No último sábado, o filme O conto da aia, de Volker Schlöndorff, foi exibido no Ciência em Foco, da Casa da Ciência na UFRJ, na Urca.
A professora de Literatura Inglesa da UERJ, Lucia de La Rocque (pesquisadora do IOC/Fiocruz e pós-doutora em Antropologia, Gênero e Ciência pela UFRGS), falou sobre sua tese intitulada Distopia onde a voz feminina não tem vez, lançando olhares sobre o romance de Margaret Atwood, comentando a adaptação de Schlöndorff e de que forma a ficção científica feminista nos força a pensar sobre questões muito próximas de nós.
ps: distopia (dis- + -topia) -> [Patologia] Localização anormal de um órgão.

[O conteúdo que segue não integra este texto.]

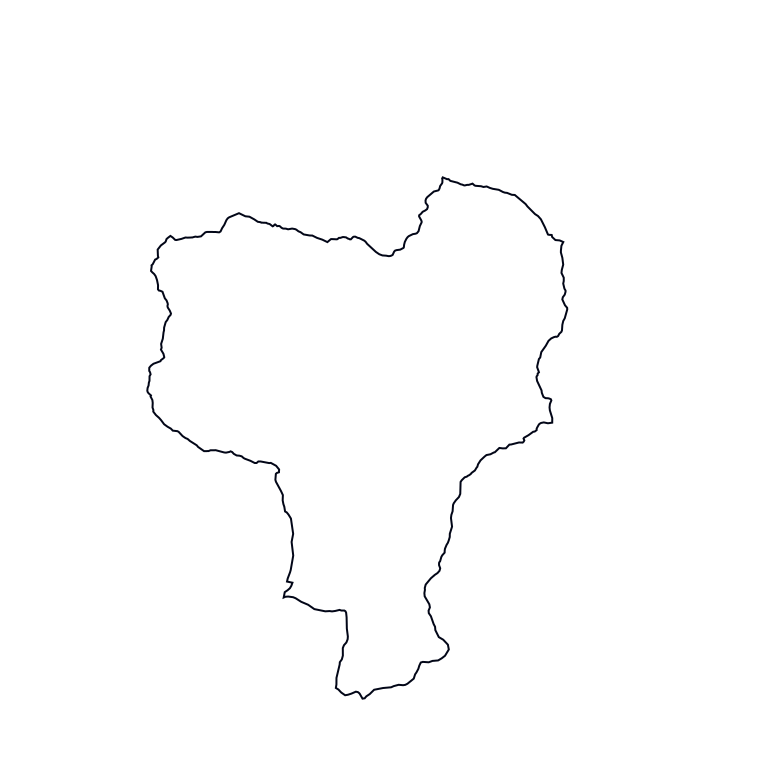 outline of Sombey, Ha, Bhutan, rotated 231°
{"feature_id": "84629894B88569366969401", "entity_name": "Sombey", "entity_type": "district", "adm_level": 2, "iso_a3": "BTN", "parent_name": "Bhutan", "parent_adm1": "Ha", "projection": "mercator", "projection_center": [89.094, 27.205], "detail": "fine", "context": "isolated", "style": "outline", "palette": "ink", "viewbox_px": 768, "rotation_deg": 231, "n_neighbors": 0, "source": "geoboundaries", "source_scale": "gbopen_adm2", "svg_char_len": 6166}
<svg xmlns="http://www.w3.org/2000/svg" viewBox="0 0 768 768"><g transform="rotate(231 384 384)"><path d="M214.8,325.0L216.3,326.3L217.6,327.7L219.6,331.4L220.4,333.7L221.7,335.9L223.7,338.8L226.2,340.9L230.3,347.1L237.7,351.7L239.9,354.0L241.9,357.2L246.5,361.5L247.4,363.1L248.4,366.6L249.0,371.1L250.6,374.1L259.7,381.9L260.3,383.9L260.7,388.0L259.9,390.0L259.9,391.3L259.5,393.1L259.5,395.2L259.8,396.1L259.6,400.2L260.8,403.5L260.9,404.4L262.4,406.5L263.9,411.0L264.3,416.4L264.3,418.9L262.4,422.5L261.7,426.1L261.2,427.2L261.7,433.4L259.2,435.8L257.3,438.3L258.0,443.3L257.0,444.7L253.6,452.1L251.2,454.9L251.3,456.3L251.9,457.6L253.8,458.1L254.1,459.1L253.3,464.0L253.0,469.9L252.2,471.2L252.1,473.6L253.2,474.5L253.8,475.7L255.1,479.0L255.1,480.4L254.9,481.5L253.6,484.0L250.3,486.7L248.1,490.4L251.6,493.3L259.1,496.3L261.6,497.9L264.1,500.4L265.9,503.7L267.1,504.1L268.5,503.4L269.6,502.6L271.4,500.6L273.7,499.8L277.8,501.1L279.9,502.4L290.0,504.9L293.4,506.8L293.9,507.5L294.2,508.9L295.4,510.0L295.6,511.8L300.7,513.6L301.7,514.6L305.9,520.1L306.3,522.1L309.8,526.3L311.9,533.8L314.0,539.0L314.2,542.6L313.5,545.5L312.8,547.1L311.9,548.0L311.7,549.5L312.7,551.8L312.9,554.7L313.7,556.1L317.8,559.9L320.2,563.0L321.3,565.8L326.6,573.3L328.0,574.3L331.3,574.2L337.5,575.8L338.9,577.6L339.7,580.7L341.4,583.1L342.4,583.9L344.5,584.2L349.3,586.5L350.9,588.5L353.5,590.6L358.6,591.8L360.7,593.9L364.0,598.4L369.8,602.0L375.0,604.3L376.5,605.6L379.8,608.9L381.5,612.7L385.0,610.9L388.0,607.8L392.4,607.2L394.3,608.1L396.1,606.1L397.0,605.5L404.6,607.7L413.3,609.6L417.6,609.4L421.0,608.3L431.7,607.2L434.7,607.3L448.6,604.6L450.6,602.4L455.1,599.9L456.6,598.4L458.3,597.3L462.7,595.4L467.2,591.4L469.9,589.6L472.9,588.1L474.5,585.3L476.6,583.9L480.5,579.8L481.4,579.3L484.0,578.9L485.4,575.2L486.4,574.0L487.4,571.9L488.0,571.2L489.7,570.3L490.9,569.3L494.2,567.8L500.1,563.4L502.6,563.1L503.5,561.9L507.6,559.7L507.1,558.5L506.0,558.0L503.9,556.2L503.4,555.4L502.5,552.2L501.0,550.2L500.3,548.6L500.3,548.0L502.2,543.9L502.0,535.2L501.5,533.3L500.5,531.8L498.6,530.4L495.0,530.2L493.8,529.2L492.8,527.5L492.9,525.3L493.5,522.4L493.0,519.8L493.0,517.5L492.1,516.7L488.0,516.0L486.7,515.6L485.9,514.9L484.2,511.3L481.0,507.0L480.5,504.5L480.9,503.2L482.3,500.7L483.3,496.4L483.3,494.9L482.8,492.9L481.3,489.6L479.6,487.3L477.8,485.5L477.5,484.8L478.2,481.2L480.2,477.9L480.7,476.5L480.5,475.2L478.9,472.0L479.1,470.6L479.6,469.3L480.4,468.1L482.4,466.4L484.9,463.7L487.8,462.0L491.8,460.8L503.5,459.1L506.1,459.2L507.8,458.9L512.9,456.6L514.2,455.5L516.6,454.4L517.5,453.2L517.7,452.4L517.3,449.3L517.9,448.5L519.4,447.8L519.8,447.4L521.8,446.8L523.6,445.1L524.2,444.3L525.0,442.1L525.9,441.0L525.9,438.9L526.2,438.3L529.6,434.5L530.0,433.8L529.9,429.3L535.0,426.9L539.7,423.9L544.5,421.7L546.2,419.7L550.8,415.7L554.5,414.7L556.5,413.6L559.1,413.0L560.3,412.4L562.6,410.4L564.6,406.8L566.5,405.5L568.3,403.4L569.8,402.7L572.3,402.3L572.9,401.9L573.9,400.3L576.4,399.9L576.7,399.4L576.4,397.4L576.6,396.7L580.3,395.8L582.1,394.4L583.3,394.0L586.7,390.1L587.3,390.0L589.5,388.0L593.5,386.8L598.7,384.7L601.6,381.8L608.0,378.8L611.0,368.5L611.1,366.8L610.5,364.6L608.2,360.1L607.0,356.3L605.4,353.0L605.6,351.3L608.2,348.7L613.6,342.1L614.3,340.6L613.9,334.7L615.7,331.6L617.3,330.1L618.5,327.3L621.3,323.5L622.8,321.9L624.2,318.0L626.5,313.3L627.4,312.4L630.8,312.0L633.5,311.2L633.6,307.9L633.5,306.2L632.1,304.0L631.9,302.9L632.1,297.8L630.9,292.7L625.8,288.9L624.4,288.3L624.3,286.0L624.7,284.4L622.6,279.6L622.5,278.0L621.5,277.4L618.5,274.1L616.6,274.2L614.1,274.6L611.5,274.4L607.6,273.0L603.0,270.6L599.8,267.9L598.3,267.9L597.1,268.9L595.1,269.9L588.5,267.6L585.8,267.6L583.0,266.7L581.9,266.1L580.9,264.8L579.5,264.1L575.9,263.7L572.8,262.8L572.0,261.6L571.6,258.9L570.1,255.9L569.5,253.3L566.2,248.6L564.1,246.8L562.9,245.2L558.4,240.6L555.4,236.0L552.1,234.0L551.1,232.3L546.3,231.6L543.1,230.1L542.8,229.1L542.9,225.6L542.4,224.6L544.8,217.6L544.9,214.5L544.4,211.9L544.0,211.5L541.9,209.8L540.4,209.6L538.4,208.7L537.6,206.7L534.0,203.7L533.1,202.2L531.0,200.1L529.7,197.8L527.7,195.8L526.5,195.3L525.0,195.2L521.7,195.7L521.2,194.7L517.3,193.9L514.9,192.4L511.4,189.3L508.9,188.4L507.7,187.3L503.4,187.2L499.1,187.9L496.3,188.0L491.1,187.8L487.0,188.9L483.4,190.3L480.7,190.5L477.3,193.8L476.0,194.3L470.3,194.7L466.9,195.7L464.9,196.8L461.9,197.3L454.2,199.9L452.1,199.9L445.1,201.9L442.3,205.4L441.7,207.4L438.4,211.6L431.4,216.7L430.1,218.0L428.5,221.1L428.2,222.4L426.6,223.2L424.3,223.3L421.2,224.5L419.3,226.5L417.3,227.9L414.8,228.3L413.4,228.9L408.3,231.9L404.0,233.8L402.8,235.3L402.9,237.6L401.4,239.4L394.8,245.0L393.9,246.4L388.3,248.7L383.6,248.7L381.5,246.8L382.3,244.8L382.2,243.4L377.9,239.3L376.0,238.5L365.7,236.6L361.3,235.5L357.3,232.0L353.9,230.2L351.4,229.3L347.2,226.9L345.4,227.6L342.6,227.6L338.0,227.0L324.7,219.1L319.4,212.8L307.8,205.5L298.2,194.5L296.8,192.5L293.4,186.7L291.5,184.3L287.2,187.8L285.5,185.0L284.5,182.3L284.4,179.2L284.7,175.9L281.2,171.7L280.7,173.5L279.1,175.8L275.5,179.2L273.1,180.5L266.8,182.6L260.2,186.1L252.9,188.2L244.3,195.3L241.8,198.8L240.0,200.5L238.3,203.3L236.4,207.3L234.8,208.3L232.9,210.6L231.7,211.0L230.2,210.7L226.2,208.1L217.3,201.2L210.5,197.0L208.5,195.1L206.8,192.1L206.2,188.5L204.7,185.8L198.8,181.1L196.5,177.9L195.6,174.6L193.9,173.0L185.5,162.1L180.4,157.9L178.1,155.3L175.3,156.3L171.2,156.6L166.6,157.9L165.2,160.4L163.9,163.8L162.6,168.5L161.0,169.8L159.7,170.1L158.6,170.2L153.0,169.3L151.9,171.2L152.4,173.7L152.0,177.7L152.6,183.9L148.3,192.0L143.8,198.7L143.1,201.4L141.0,206.1L137.9,209.3L136.8,211.2L136.3,213.6L136.3,221.7L138.8,225.5L139.4,227.6L141.0,231.4L142.9,234.2L144.4,237.3L143.6,239.3L139.6,243.6L138.3,247.4L135.1,252.1L134.5,256.2L134.4,260.4L136.9,267.3L141.2,269.6L148.0,269.1L152.8,267.3L160.4,269.0L163.2,270.9L166.2,271.5L174.0,274.3L177.7,274.6L179.8,276.0L181.5,279.1L184.3,280.6L193.4,282.0L196.1,283.8L198.3,286.3L199.8,287.3L201.9,290.2L203.5,298.1L203.7,303.2L203.4,306.6L203.9,309.6L205.4,311.7L208.6,312.8L210.3,314.2L210.8,315.2L210.9,316.0L213.5,319.7L214.2,321.4L214.8,325.0Z" fill="none" stroke="#020617" stroke-width="2"/></g></svg>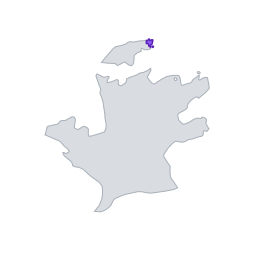 Sadarak District, Şərur, Azerbaijan shown in context, rotated 118°
{"feature_id": "54616110B79964383852369", "entity_name": "Sadarak District", "entity_type": "district", "adm_level": 2, "iso_a3": "AZE", "parent_name": "Azerbaijan", "parent_adm1": "Şərur", "projection": "albers", "projection_center": [44.899, 39.696], "detail": "fine", "context": "in_parent", "style": "filled", "palette": "violet", "viewbox_px": 256, "rotation_deg": 118, "n_neighbors": 0, "source": "geoboundaries", "source_scale": "gbopen_adm2", "svg_char_len": 4055}
<svg xmlns="http://www.w3.org/2000/svg" viewBox="0 0 256 256"><g transform="rotate(118 128 128)"><path d="M173.0,198.1L172.1,198.0L165.5,199.9L164.0,199.5L158.0,192.4L156.8,191.6L154.3,191.4L152.8,190.3L151.6,188.3L150.8,186.9L144.8,183.1L143.9,181.7L143.7,180.5L144.5,179.3L145.5,178.3L148.3,177.2L151.7,176.2L152.7,175.6L153.2,174.5L153.1,172.8L152.5,171.1L147.6,168.3L147.0,167.0L146.8,165.4L147.0,163.7L147.7,162.4L151.6,160.5L153.6,158.6L152.2,156.5L147.8,152.0L142.6,147.0L139.3,147.1L135.5,148.7L129.5,153.3L126.1,155.3L121.8,158.6L117.0,162.1L113.1,165.9L110.7,169.0L106.3,170.5L104.2,173.1L96.9,180.9L94.8,180.8L94.6,177.0L94.6,174.0L94.1,172.3L91.7,169.9L91.6,168.9L92.3,168.3L94.1,168.6L96.5,168.4L97.6,167.5L95.0,164.4L92.7,162.3L90.8,161.0L90.4,160.1L90.4,159.5L90.7,158.8L94.0,157.0L94.3,155.4L94.0,153.7L88.8,151.2L85.0,152.2L81.5,149.3L79.2,147.1L76.4,144.7L74.0,143.4L71.6,140.4L67.4,137.3L64.8,136.4L64.8,135.9L65.3,135.3L66.4,134.8L73.7,134.9L74.6,134.3L75.0,133.0L76.0,131.0L77.1,128.0L77.0,125.5L69.7,121.6L64.3,118.0L60.6,113.2L58.1,108.8L58.2,107.3L58.9,105.9L64.5,101.8L64.9,100.7L64.8,100.0L62.7,98.0L60.2,95.8L59.4,94.3L57.8,93.5L54.8,93.4L49.5,90.8L48.4,90.5L48.1,90.0L48.4,89.5L52.2,88.4L52.1,87.5L51.0,86.4L48.8,85.5L46.9,83.4L46.2,81.5L53.0,76.0L55.0,74.9L59.4,75.9L68.6,79.5L68.0,81.5L69.0,82.7L71.1,84.2L75.2,85.7L78.6,86.5L80.4,85.8L83.0,85.2L86.5,86.9L89.7,89.2L91.3,90.1L92.2,90.3L94.5,89.5L97.4,86.5L98.5,82.9L98.7,81.2L97.0,78.8L93.5,76.3L89.6,74.1L87.1,72.1L85.4,68.2L83.8,67.8L83.4,67.3L83.1,66.0L83.1,64.1L83.7,62.6L85.2,62.0L86.8,61.7L88.2,60.3L89.9,57.6L90.7,56.1L94.1,56.9L94.6,59.3L95.2,59.8L96.5,59.5L98.8,58.4L100.7,59.1L103.1,62.0L106.5,65.0L108.3,67.0L109.1,68.4L110.8,69.7L113.3,71.3L115.3,73.7L117.2,79.6L119.0,80.9L125.5,82.9L127.7,83.3L134.0,83.9L136.2,83.3L139.3,78.1L142.0,72.8L144.6,71.6L149.4,68.9L152.2,66.4L153.4,63.8L155.9,58.9L157.5,56.1L160.5,58.4L165.7,64.7L173.3,75.1L175.2,78.0L176.5,81.4L177.7,85.6L179.5,89.3L187.2,98.4L190.6,101.7L196.0,106.0L197.8,106.9L200.3,107.0L204.7,106.8L208.8,108.3L210.9,109.5L213.1,111.1L215.1,113.1L217.3,118.5L210.1,117.1L203.0,117.8L199.0,119.2L195.2,121.1L191.5,123.6L189.4,128.1L188.0,138.6L185.5,148.4L185.8,152.9L187.3,157.1L187.3,159.1L186.0,160.1L184.4,162.0L182.6,171.0L181.6,172.8L180.2,174.0L179.7,172.9L179.7,170.6L176.4,168.7L174.9,171.1L173.9,176.0L171.8,181.3L171.7,182.2L173.0,198.1ZM63.7,109.7L64.0,108.3L63.1,107.7L62.2,107.7L61.4,108.4L61.4,110.1L62.5,110.4L63.7,109.7ZM40.4,150.1L39.3,148.7L38.8,147.9L42.0,147.3L47.3,145.3L48.7,146.3L50.2,148.2L51.0,149.9L51.2,153.0L51.8,153.5L54.4,152.4L55.5,153.7L57.5,155.2L61.0,156.6L65.9,154.3L68.4,153.6L70.4,153.7L71.5,154.4L72.0,156.8L71.6,159.8L71.0,161.4L72.1,162.6L76.2,165.4L77.9,166.9L77.1,169.7L80.3,176.4L81.3,179.0L82.6,182.2L76.3,181.0L65.0,178.4L61.9,177.0L58.9,173.3L57.1,171.5L54.6,169.2L52.4,168.3L50.8,166.7L49.9,164.3L48.6,162.2L46.3,159.6L41.0,151.0L40.4,150.1ZM46.9,92.6L46.2,93.0L45.2,92.6L44.9,91.5L45.0,90.4L46.0,90.1L46.8,90.4L47.1,91.5L46.9,92.6Z" fill="#d9dde1" stroke="#a8b0b8" stroke-width="1"/><path d="M45.9,146.4L45.5,146.5L45.1,146.7L44.6,146.9L44.1,146.9L43.7,146.8L43.2,146.7L42.8,146.3L42.5,146.2L42.1,146.3L41.8,146.4L41.3,146.6L40.8,146.7L40.5,146.8L40.0,146.9L39.5,147.0L39.2,147.2L38.7,147.4L38.7,147.7L38.7,148.0L38.9,148.3L39.1,148.5L39.3,148.7L39.7,148.8L39.9,148.9L40.3,149.2L40.4,149.5L40.3,149.9L40.1,150.3L39.7,150.6L39.5,151.1L39.7,151.4L40.2,151.5L40.7,151.6L41.1,151.6L41.6,151.8L42.0,152.0L42.1,152.3L42.1,152.7L42.3,152.6L42.6,152.5L43.0,152.4L43.3,152.3L43.6,152.2L43.8,152.1L44.0,151.9L44.4,151.8L44.5,151.5L44.7,151.3L44.7,151.1L44.6,150.9L44.5,150.7L44.4,150.5L44.3,150.2L44.2,150.0L44.3,149.7L44.4,149.3L44.6,149.1L44.7,148.9L45.0,148.6L45.5,148.3L45.8,148.1L45.8,147.9L46.0,147.5L46.1,147.3L45.9,147.0L45.8,146.6L45.9,146.4ZM45.1,144.9L45.3,144.6L45.3,144.4L45.2,144.0L45.0,143.8L44.6,143.7L44.4,143.7L44.0,143.9L44.0,144.1L44.0,144.5L44.3,144.8L44.6,145.0L44.8,145.0L45.1,144.9Z" fill="#8b5cf6" stroke="#5b21b6" stroke-width="1.5"/></g></svg>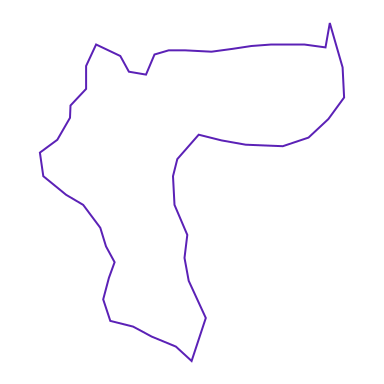 outline of Kourou Monastiri, Cyprus
{"feature_id": "46923920B54534863217064", "entity_name": "Kourou Monastiri", "entity_type": "district", "adm_level": 2, "iso_a3": "CYP", "parent_name": "Cyprus", "parent_adm1": "", "projection": "albers", "projection_center": [33.557, 35.22], "detail": "fine", "context": "isolated", "style": "outline", "palette": "violet", "viewbox_px": 384, "rotation_deg": 0, "n_neighbors": 0, "source": "geoboundaries", "source_scale": "gbopen_adm2", "svg_char_len": 697}
<svg xmlns="http://www.w3.org/2000/svg" viewBox="0 0 384 384"><path d="M70.5,105.5L70.0,117.8L57.3,139.8L39.9,152.6L43.3,176.2L66.1,194.8L83.2,204.9L100.3,227.8L106.0,246.4L114.6,262.2L108.9,277.9L103.2,299.4L110.3,320.9L133.1,326.6L151.7,336.6L175.9,346.6L191.6,361.0L205.8,318.0L188.7,280.8L184.5,257.9L187.3,234.9L174.5,204.9L173.0,176.2L177.3,159.1L198.7,134.7L221.5,140.4L245.7,144.7L282.8,146.2L308.5,137.6L328.4,119.0L344.1,97.5L342.6,67.4L335.6,43.2L329.8,23.0L325.5,47.4L304.2,44.5L271.4,44.5L251.4,46.0L232.9,48.8L211.5,51.7L184.4,50.3L168.8,50.3L154.5,54.5L146.0,74.6L128.9,71.7L120.3,56.0L96.1,44.5L86.1,66.0L86.1,88.9L70.5,105.5Z" fill="none" stroke="#5b21b6" stroke-width="2"/></svg>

Lucia iniciou sua fala comentando a respeito da autora canadense, focando-se no reconhecimento que o romance recebeu. Comentando a distopia trazida pela representação do futuro no romance e no filme, Lucia salientou o fato de a supressão de liberdade estar ligada também à supressão de sentimentos, que se seguiu às guerras e foi propagada pela então atual autoridade fundamentalista cristã.
Lucia de La Rocque |
Foram trazidos à discussão alguns ecos do contexto sócio-histórico do romance e do filme, como exemplos do conservadorismo estadunidense da era Reagan, que defendia a negação das liberdades civis às mulheres e seu retorno às funções básicas da reprodução e às funções do lar. A ficção do filme também estabelece ressonâncias com outros tipos de práticas associadas a alguns fundamentalismos religiosos, assim como com o período puritano da Nova Inglaterra do século XVII. A ausência de nomes próprios às mulheres, sempre relacionados aos do marido, poderia ser considerada uma metáfora para práticas patriarcais das sociedades ocidentais.
A partir destas relações, é possível perceber algo da potência da ficção científica feminista: a possibilidade de se criar sociedades e situações alternativas às que existem na realidade, que nos fornecem o afastamento adequado para que percebamos justamente as questões associadas a este estranhamento. No caso, o filme nos permite abordagens que colocam em foco temas como a maternidade e a reprodução. Lucia comentou estes aspectos em relação com elementos contemporâneos, como a mercantilização do corpo feminino associado também às biotecnologias reprodutoras. O atual crescimento de clínicas de fertilização e reprodução assistida, o descarte de embriões em contradição com os movimentos contra o aborto, são alguns pontos que podem ser pensados e discutidos à luz da distopia de Atwood/Schlöndorff.
Cineclube da Casa da Ciência da UFRJ. |
E as distopias continuam na próxima sessão do Cineclube da Casa da Ciência, que acontece todo primeiro sábado do mês. O próximo será no dia 6 de agosto. Com exibição do filme clássico de François Truffaut, baseado no livro de Ray Bradbury, Fahrenheit 451 (Reino Unido, 1966).
Com participação da filósofa e escritora Marcia Tiburi, doutora em Filosofia pela UFRGS e professora do programa de pós-graduação em Educação, Arte e História da Cultura da Universidade Mackenzie, SP, com a palestra Entre a escrita e a imagem. Marcia publicou vários livros, dentre eles, Filosofia em comum, Filosofia brincante, e os recém-lançados Filosofia pop e Olho de vidro - o estado de exceção da imagem.